In particular, the $a_i[k]$ are public, so we can sign-flip and reorder them easily in our conversion trick. But $s_i$ is unknown at the time the sample extraction needs to occur, so it helps if we can leave the secret key untouched. And indeed, when we apply the above expansion to all of the terms in the computation of $\varphi(x)[0]$, we end up manipulating the $a_i$’s a lot, but merely “flattening” the coefficients of $s = (s_1(x), \dots, s_n(x))$ into a single long vector.

So combining all of the above products, we see that $(b(x) – \langle a, s \rangle)[0]$ is already an LWE encryption with $(x, y) = ((x_1, \dots, x_D), b[0])$, and $x$ being the very long ($D = n*N$) vector

$$\begin{aligned} x = (& a_0[0], -a_0[N-1], \dots, -a_0[1], \\ &a_1[0], -a_1[N-1], \dots, -a_1[1], \\ &\dots , \\ &a_n[0], -a_n[N-1], \dots, -a_n[1] ) \end{aligned}$$

And the corresponding secret key is

$$\begin{aligned} s_{\textup{LWE}} = (& (s_0[0], s_0[1], \dots, s_0[N-1] \\ &(s_1[0], s_1[1], \dots, s_1[N-1], \\ &\dots , \\ &s_n[0], s_n[1], \dots, s_n[N-1] ) \end{aligned}$$

And the error in this ciphertext is exactly the constant coefficient of the error polynomial $e(x)$ from the RLWE encryption, which is independent of the error of all the other coefficients.

## Commentary

This trick is a best case scenario.

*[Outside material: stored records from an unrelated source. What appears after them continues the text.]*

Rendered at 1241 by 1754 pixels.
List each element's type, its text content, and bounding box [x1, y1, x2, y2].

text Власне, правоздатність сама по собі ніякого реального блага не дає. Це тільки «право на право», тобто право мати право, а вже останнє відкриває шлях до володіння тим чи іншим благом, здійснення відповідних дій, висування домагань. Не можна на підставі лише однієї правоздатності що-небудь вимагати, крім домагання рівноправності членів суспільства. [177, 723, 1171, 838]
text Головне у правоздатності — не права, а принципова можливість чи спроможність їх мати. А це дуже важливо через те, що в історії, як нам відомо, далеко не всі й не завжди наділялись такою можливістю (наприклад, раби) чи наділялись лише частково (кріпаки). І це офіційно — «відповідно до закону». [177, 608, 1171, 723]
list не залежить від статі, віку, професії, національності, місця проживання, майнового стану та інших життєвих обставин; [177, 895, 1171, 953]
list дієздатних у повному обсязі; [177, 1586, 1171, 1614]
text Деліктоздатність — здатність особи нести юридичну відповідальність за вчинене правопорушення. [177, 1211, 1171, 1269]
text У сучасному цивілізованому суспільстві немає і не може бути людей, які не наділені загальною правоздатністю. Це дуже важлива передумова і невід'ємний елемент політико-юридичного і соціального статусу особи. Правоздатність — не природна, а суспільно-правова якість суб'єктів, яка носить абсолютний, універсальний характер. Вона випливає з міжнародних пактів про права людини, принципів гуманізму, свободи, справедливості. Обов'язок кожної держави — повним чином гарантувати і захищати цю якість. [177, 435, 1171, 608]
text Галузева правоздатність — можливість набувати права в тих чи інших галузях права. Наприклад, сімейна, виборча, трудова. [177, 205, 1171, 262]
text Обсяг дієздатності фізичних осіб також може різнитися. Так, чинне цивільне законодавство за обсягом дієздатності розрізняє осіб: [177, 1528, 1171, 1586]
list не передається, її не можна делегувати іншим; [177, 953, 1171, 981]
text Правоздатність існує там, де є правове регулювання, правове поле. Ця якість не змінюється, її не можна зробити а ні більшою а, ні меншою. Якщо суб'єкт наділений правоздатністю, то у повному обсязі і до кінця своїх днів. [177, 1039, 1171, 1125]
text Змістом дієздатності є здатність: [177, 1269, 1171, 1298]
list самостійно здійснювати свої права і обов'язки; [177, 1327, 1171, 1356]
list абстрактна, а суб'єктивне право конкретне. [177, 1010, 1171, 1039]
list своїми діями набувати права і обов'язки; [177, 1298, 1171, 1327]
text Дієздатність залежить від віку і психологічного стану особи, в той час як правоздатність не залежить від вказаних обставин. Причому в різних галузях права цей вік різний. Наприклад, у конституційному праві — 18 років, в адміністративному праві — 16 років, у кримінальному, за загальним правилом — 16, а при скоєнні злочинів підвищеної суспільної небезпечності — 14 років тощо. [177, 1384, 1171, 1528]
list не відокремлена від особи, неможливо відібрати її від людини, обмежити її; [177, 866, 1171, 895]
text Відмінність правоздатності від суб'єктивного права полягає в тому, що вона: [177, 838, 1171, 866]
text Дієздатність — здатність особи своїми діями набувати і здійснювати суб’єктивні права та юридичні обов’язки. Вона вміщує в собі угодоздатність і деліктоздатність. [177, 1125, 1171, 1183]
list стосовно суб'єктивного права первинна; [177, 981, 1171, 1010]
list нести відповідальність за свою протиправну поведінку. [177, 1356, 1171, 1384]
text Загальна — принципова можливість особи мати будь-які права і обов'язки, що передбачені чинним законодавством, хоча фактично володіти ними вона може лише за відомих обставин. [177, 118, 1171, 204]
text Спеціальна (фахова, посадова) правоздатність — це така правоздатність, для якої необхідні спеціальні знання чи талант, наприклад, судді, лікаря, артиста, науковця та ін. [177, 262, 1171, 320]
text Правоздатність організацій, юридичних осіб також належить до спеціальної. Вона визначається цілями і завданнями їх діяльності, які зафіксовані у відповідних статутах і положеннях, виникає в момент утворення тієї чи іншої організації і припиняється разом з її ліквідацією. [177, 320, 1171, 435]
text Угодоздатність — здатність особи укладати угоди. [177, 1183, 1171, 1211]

Unlike with key switching, we don’t need to encrypt the output LWE secret key to perform the conversion. And unlike modulus switching, there is no impact on the error growth in the conversion from RLWE to LWE. So in a sense, this trick is “perfect,” though it loses information about the other coefficients of $m(x)$ in the process. As it happens, the CGGI FHE scheme that these articles are building toward only uses the constant coefficient.

The only twist to think about is that the output LWE ciphertext is dependent on the RLWE scheme parameters. What if you wanted to get a smaller-dimensional LWE ciphertext as output? This is a realistic concern, as in the CGGI FHE scheme one starts from an LWE ciphertext of one dimension, goes to RLWE of another (larger) dimension, and needs to get back to LWE of the original dimension by the end.

To do this, you have two options: one is to pick the RLWE ciphertext parameters $n, N$, so that their product is the value you need. A second is to allow the RLWE parameters to be whatever you need for performance/security, and then employ a key switching operation after the sample extraction to get back to the LWE parameters you need.

It is worth mentioning—though I am far from fully understanding the methods—there other ways to convert between LWE and RLWE. One can go from LWE to RLWE, or from a collection of LWEs to RLWE. Some methods can be found in this paper and its references.

Until next time!